◆ **Problem statement**:
How many of the lines below include the word "United"? Only the number should be given.

◆ **Task material**:
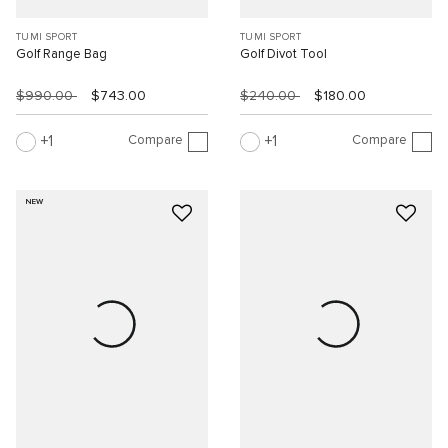
TUMI SPORT
TUMI SPORT
Golf Range Bag
Golf Divot Tool
$990.00
$743.00
$240.00
$180.00
Compare
Compare
1
1
NEW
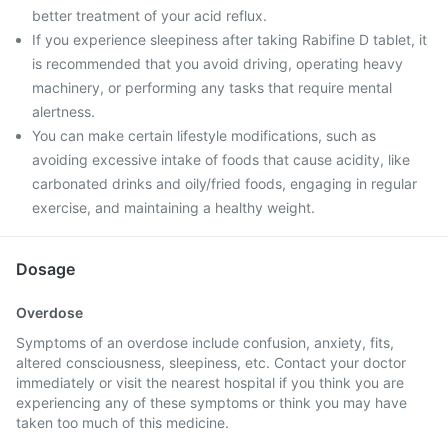
better treatment of your acid reflux.
If you experience sleepiness after taking Rabifine D tablet, it
is recommended that you avoid driving, operating heavy
machinery, or performing any tasks that require mental
alertness.
You can make certain lifestyle modifications, such as
avoiding excessive intake of foods that cause acidity, like
carbonated drinks and oily/fried foods, engaging in regular
exercise, and maintaining a healthy weight.
Dosage
Overdose
Symptoms of an overdose include confusion, anxiety, fits,
altered consciousness, sleepiness, etc. Contact your doctor
immediately or visit the nearest hospital if you think you are
experiencing any of these symptoms or think you may have
taken too much of this medicine.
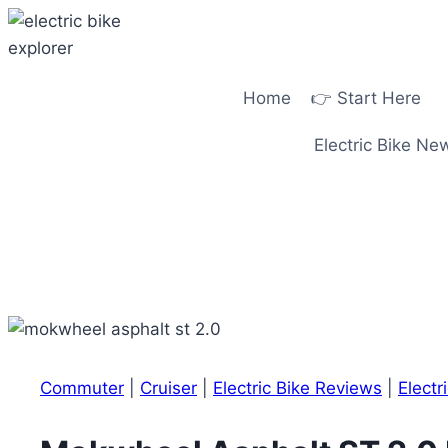
Skip
to
content
Home
👉 Start Here
Electric Bike Ne
Commuter
|
Cruiser
|
Electric Bike Reviews
|
Electr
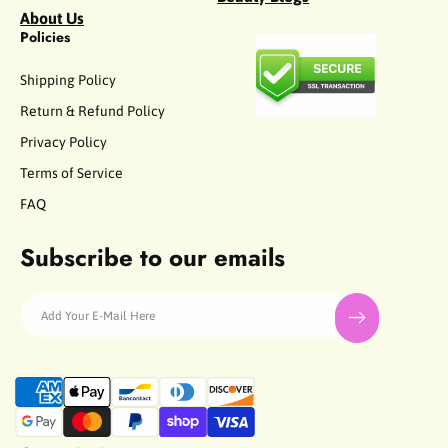
About Us
Policies
Shipping Policy
Return & Refund Policy
Privacy Policy
Terms of Service
FAQ
Subscribe to our emails
Add Your E-Mail Here
P
a
y
m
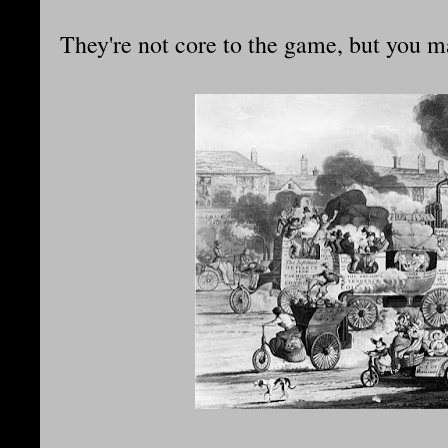
They're not core to the game, but you m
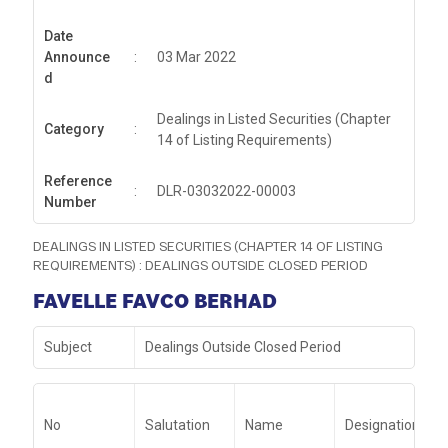
Date
Announce
:
03 Mar 2022
d
Dealings in Listed Securities (Chapter
Category
:
14 of Listing Requirements)
Reference
:
DLR-03032022-00003
Number
DEALINGS IN LISTED SECURITIES (CHAPTER 14 OF LISTING
REQUIREMENTS) : DEALINGS OUTSIDE CLOSED PERIOD
FAVELLE FAVCO BERHAD
Subject
Dealings Outside Closed Period
No
Salutation
Name
Designation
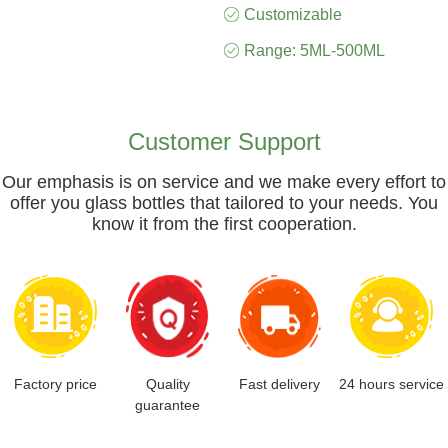
Customizable
Range: 5ML-500ML
Customer Support
Our emphasis is on service and we make every effort to
offer you glass bottles that tailored to your needs. You
know it from the first cooperation.
Factory price
Quality
Fast delivery
24 hours service
guarantee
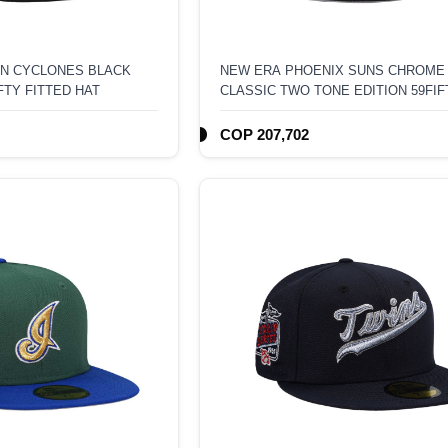
N CYCLONES BLACK
NEW ERA PHOENIX SUNS CHROME
FTY FITTED HAT
CLASSIC TWO TONE EDITION 59FIF
FITTED HAT
COP 207,702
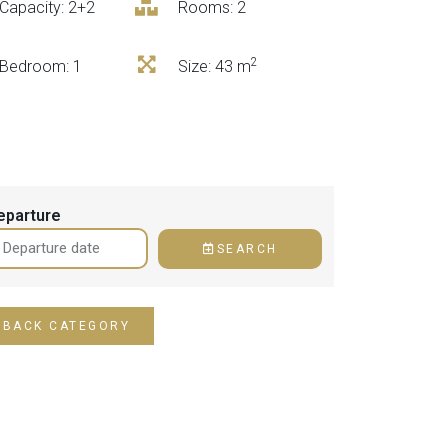
Capacity: 2+2
Rooms: 2
2
Bedroom
: 1
Size
: 43 m
eparture
SEARCH
BACK CATEGORY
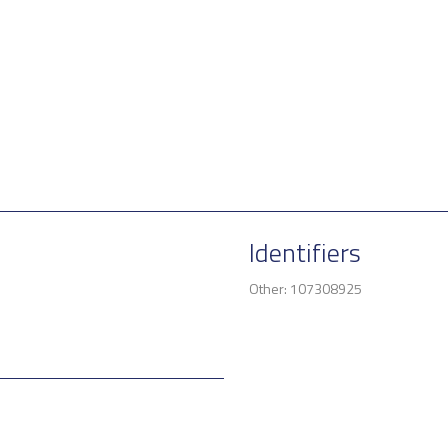
Identifiers
Other: 107308925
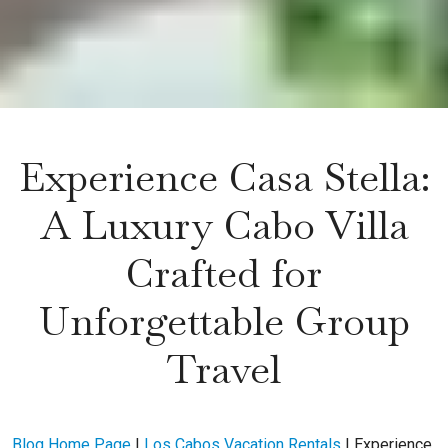
Experience Casa Stella:
A Luxury Cabo Villa
Crafted for
Unforgettable Group
Travel
Blog Home Page
|
Los Cabos Vacation Rentals
|
Experience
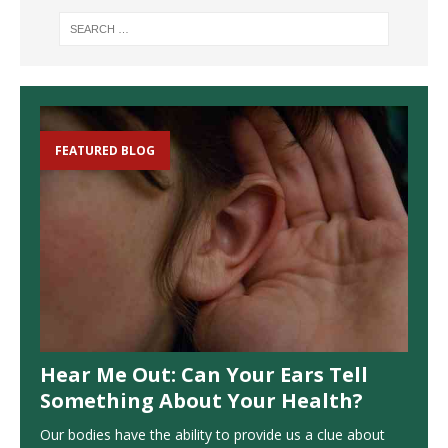
FEATURED BLOG
Hear Me Out: Can Your Ears Tell
Something About Your Health?
Our bodies have the ability to provide us a clue about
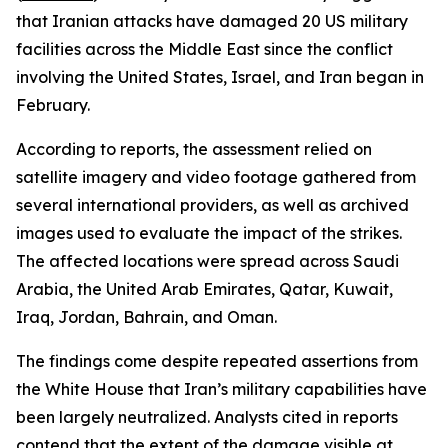
that Iranian attacks have damaged 20 US military
facilities across the Middle East since the conflict
involving the United States, Israel, and Iran began in
February.
According to reports, the assessment relied on
satellite imagery and video footage gathered from
several international providers, as well as archived
images used to evaluate the impact of the strikes.
The affected locations were spread across Saudi
Arabia, the United Arab Emirates, Qatar, Kuwait,
Iraq, Jordan, Bahrain, and Oman.
The findings come despite repeated assertions from
the White House that Iran’s military capabilities have
been largely neutralized. Analysts cited in reports
contend that the extent of the damage visible at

◆ **Task output**:
2